Thank you again, and I look forward to checking out your company and your work!
Deborah Dixon says
Yeah you rite Keli!!!!
I’m sorry to hear about your experience with that press! And yet I’m not surprised. The inclusion of underrepresented writers ourselves is another topic that I’m passionate about, and fortunately I get to work toward that goal through Shalamar.
Being treated that way, particularly by a press that sought you out, had to have stung, and rightfully so; but, with the benefit of hindsight, people that closed-minded would have been rough to work with anyway, so maybe it was for the better, rudeness and prejudice aside.
(Marketing professionals are specifically taught to adapt to different audience, genres, and trends, so that excuse is always code for “we don’t want to work with you.”)
I hope you found a much better home for your writing, and would love to hear from you anytime!
ANGELA ACKERMAN says
Glad to have you here discussing something that I think confuses a lot of people because sometimes we can see part of the picture, but not the whole thing and so we don’t necessarily realize the ripples that come from stereotypes or the level of inequity out there.

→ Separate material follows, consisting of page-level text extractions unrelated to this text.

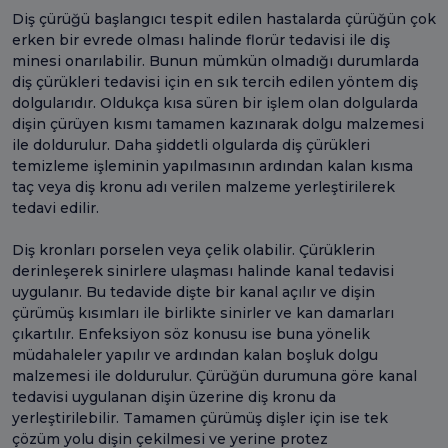
Diş çürüğü başlangıcı tespit edilen hastalarda çürüğün çok
erken bir evrede olması halinde florür tedavisi ile diş
minesi onarılabilir. Bunun mümkün olmadığı durumlarda
diş çürükleri tedavisi için en sık tercih edilen yöntem diş
dolgularıdır. Oldukça kısa süren bir işlem olan dolgularda
dişin çürüyen kısmı tamamen kazınarak dolgu malzemesi
ile doldurulur. Daha şiddetli olgularda diş çürükleri
temizleme işleminin yapılmasının ardından kalan kısma
taç veya diş kronu adı verilen malzeme yerleştirilerek
tedavi edilir.
Diş kronları porselen veya çelik olabilir. Çürüklerin
derinleşerek sinirlere ulaşması halinde kanal tedavisi
uygulanır. Bu tedavide dişte bir kanal açılır ve dişin
çürümüş kısımları ile birlikte sinirler ve kan damarları
çıkartılır. Enfeksiyon söz konusu ise buna yönelik
müdahaleler yapılır ve ardından kalan boşluk dolgu
malzemesi ile doldurulur. Çürüğün durumuna göre kanal
tedavisi uygulanan dişin üzerine diş kronu da
yerleştirilebilir. Tamamen çürümüş dişler için ise tek
çözüm yolu dişin çekilmesi ve yerine protez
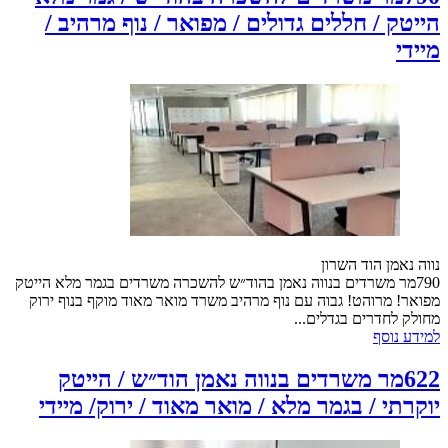
הייטק / חללים גדולים / מפואר / נוף מרהיב /
מיידי
נווה נאמן הוד השרון
790מר משרדים בנווה נאמן בהוד״ש להשכרה משרדים בגמר מלא הייטק
מפואר! מרוהט! גבוה עם נוף מרהיב משרד מואר מאוד מוקף בנוף ירוק
מחולק לחדרים בגדלים...
למידע נוסף
622מר משרדים בנווה נאמן הוד״ש / הייטק
יוקרתי / בגמר מלא / מואר מאוד / ירוק/ מיידי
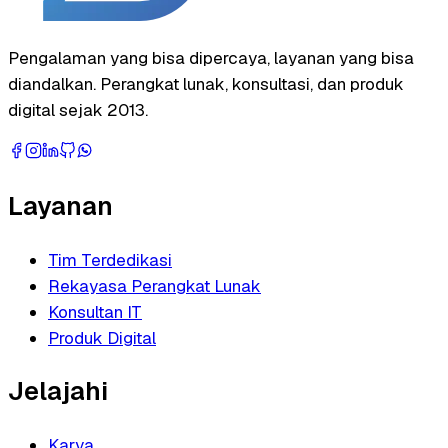
Pengalaman yang bisa dipercaya, layanan yang bisa
diandalkan. Perangkat lunak, konsultasi, dan produk
digital sejak 2013.
Layanan
Tim Terdedikasi
Rekayasa Perangkat Lunak
Konsultan IT
Produk Digital
Jelajahi
Karya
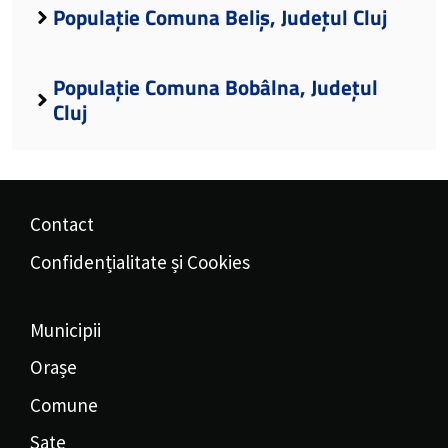
Populație Comuna Beliș, Județul Cluj
Populație Comuna Bobâlna, Județul
Cluj
Contact
Confidențialitate și Cookies
Municipii
Orașe
Comune
Sate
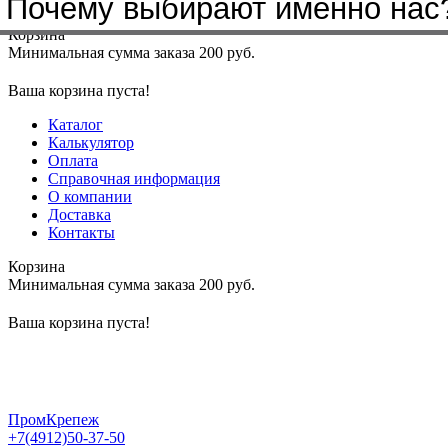
Почему выбирают именно нас
Меню
+7(4912)50-37-50
sbit@krep62.ru
Корзина
Минимальная сумма заказа 200 руб.
Ваша корзина пуста!
Каталог
Калькулятор
Оплата
Справочная информация
О компании
Доставка
Контакты
Корзина
Минимальная сумма заказа 200 руб.
Ваша корзина пуста!
ПромКрепеж
+7(4912)50-37-50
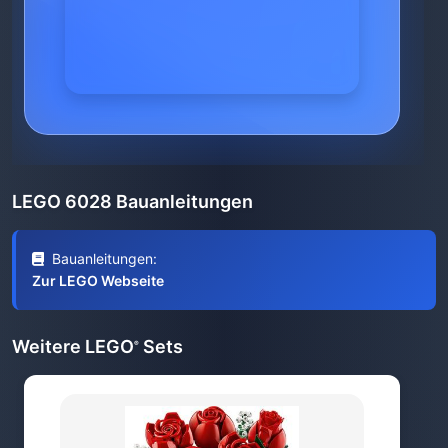
LEGO 6028 Bauanleitungen
Bauanleitungen:
Zur LEGO Webseite
Weitere LEGO
Sets
®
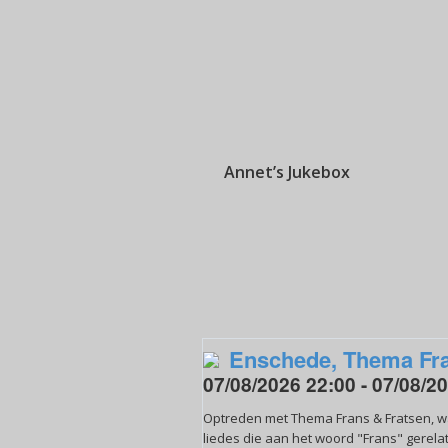
Annet’s Jukebox
Enschede, Thema Fra
07/08/2026 22:00 - 07/08/2
Optreden met Thema Frans & Fratsen, waa
liedes die aan het woord "Frans" gerelat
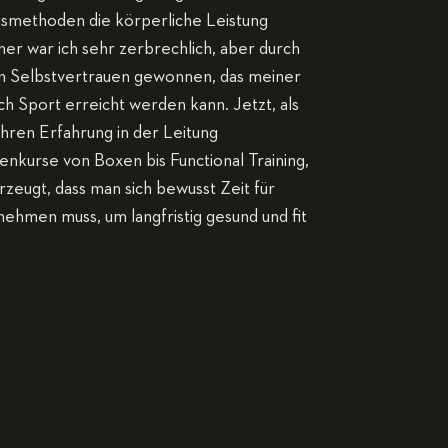
gsmethoden die körperliche Leistung
er war ich sehr zerbrechlich, aber durch
in Selbstvertrauen gewonnen, das meiner
h Sport erreicht werden kann. Jetzt, als
ahren Erfahrung in der Leitung
nkurse von Boxen bis Functional Training,
rzeugt, dass man sich bewusst Zeit für
 nehmen muss, um langfristig gesund und fit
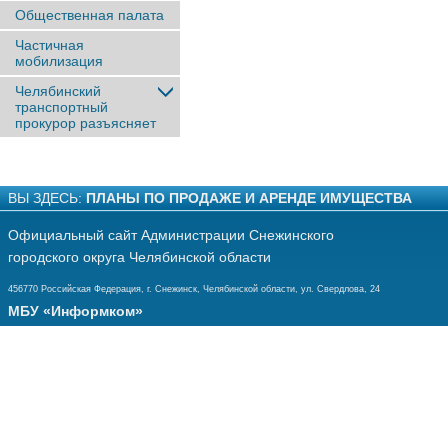
Общественная палата
Частичная
мобилизация
Челябинский
транспортный
прокурор разъясняет
ВЫ ЗДЕСЬ:
ПЛАНЫ ПО ПРОДАЖЕ И АРЕНДЕ ИМУЩЕСТВА
Официальный сайт Администрации Снежинского
городского округа Челябинской области
456770 Российская Федерация, г. Снежинск, Челябинской области, ул. Свердлова, 24
МБУ «Информком»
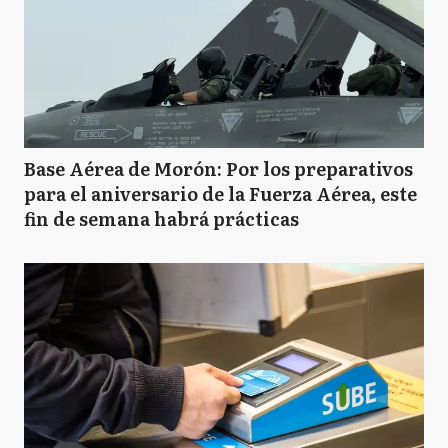
Base Aérea de Morón: Por los preparativos
para el aniversario de la Fuerza Aérea, este
fin de semana habrá prácticas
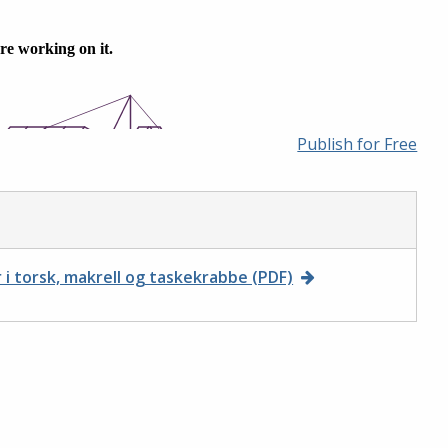
Publish for Free
 i torsk, makrell og taskekrabbe (PDF)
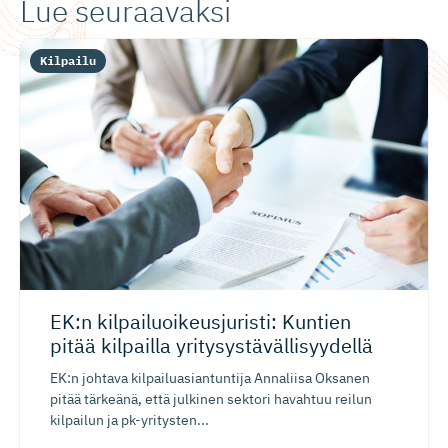
Lue seuraavaksi
Kilpailu
EK:n kilpailuoi­keus­ju­risti: Kuntien
pitää kilpailla yritysystä­väl­li­syydellä
EK:n johtava kilpailuasiantuntija Annaliisa Oksanen
pitää tärkeänä, että julkinen sektori havahtuu reilun
kilpailun ja pk-yritysten...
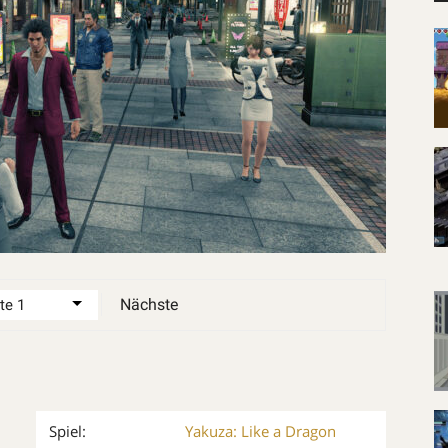
Nächste
Spiel:
Yakuza: Like a Dragon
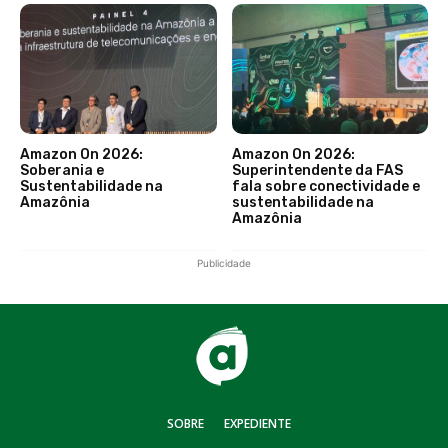
Amazon On 2026:
Amazon On 2026:
Soberania e
Superintendente da FAS
Sustentabilidade na
fala sobre conectividade e
Amazônia
sustentabilidade na
Amazônia
Publicidade
SOBRE
EXPEDIENTE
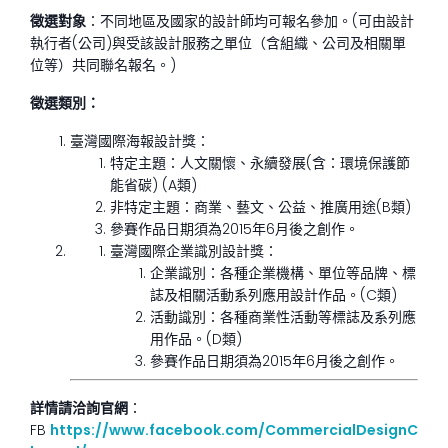
徵選對象
：不同地區及國家的設計師均可報名參加。(可由設計
執行者(公司)與受該設計服務之單位（含組織、公司及相關單
位等）共同聯名報名。)
徵選類別：
臺灣國際海報設計獎：
特定主題：人文關懷、永續發展(含：環境保護節
能省碳) (A類)
非特定主題：商業、藝文、公益、推廣用途(B類)
參賽作品日期須為2015年6月後之創作。
臺灣國際企業識別設計獎：
企業識別：各種企業機構、單位等品牌、標
誌及相關活動系列應用設計作品。(C類)
活動識別：各種商業性活動等標誌及系列應
用作品。(D類)
參賽作品日期須為2015年6月後之創作。
詳情請洽詢官網
：
FB
https://www.facebook.com/CommercialDesignC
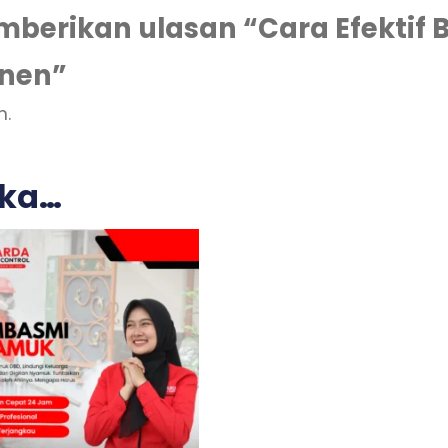
berikan ulasan “Cara Efektif 
anen”
n.
uka…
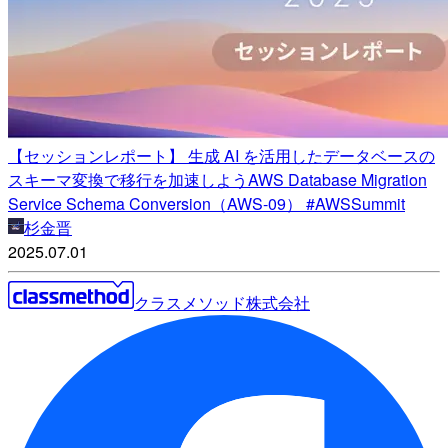
【セッションレポート】 生成 AI を活用したデータベースの
スキーマ変換で移行を加速しようAWS Database Migration
Service Schema Conversion（AWS-09） #AWSSummit
杉金晋
2025.07.01
クラスメソッド株式会社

In our fiction it is our job to make the reader feel part of another’s point of view. I think as a Caucasian and a Caucasian author, I need to work harder to do what I can to make sure all voices are represented. Change comes about through understanding, and this happens at all levels from governing entities to the drivers of industries to the producers of content and the consumers of that content.
Thanks for being here!
Deborah Dixon says
Hi everyone! Angela, thank you SO MUCH for your help and your kindness! You are an inspiration to me as an author advocate. <3
Readers: Thanks for checking out this article! I am happy to answer any further questions you might have here. You can also contact me directly if you'd prefer a one-on-one conversation.
Much love from New Orleans!
BECCA PUGLISI says
Thanks for being here today, Deborah!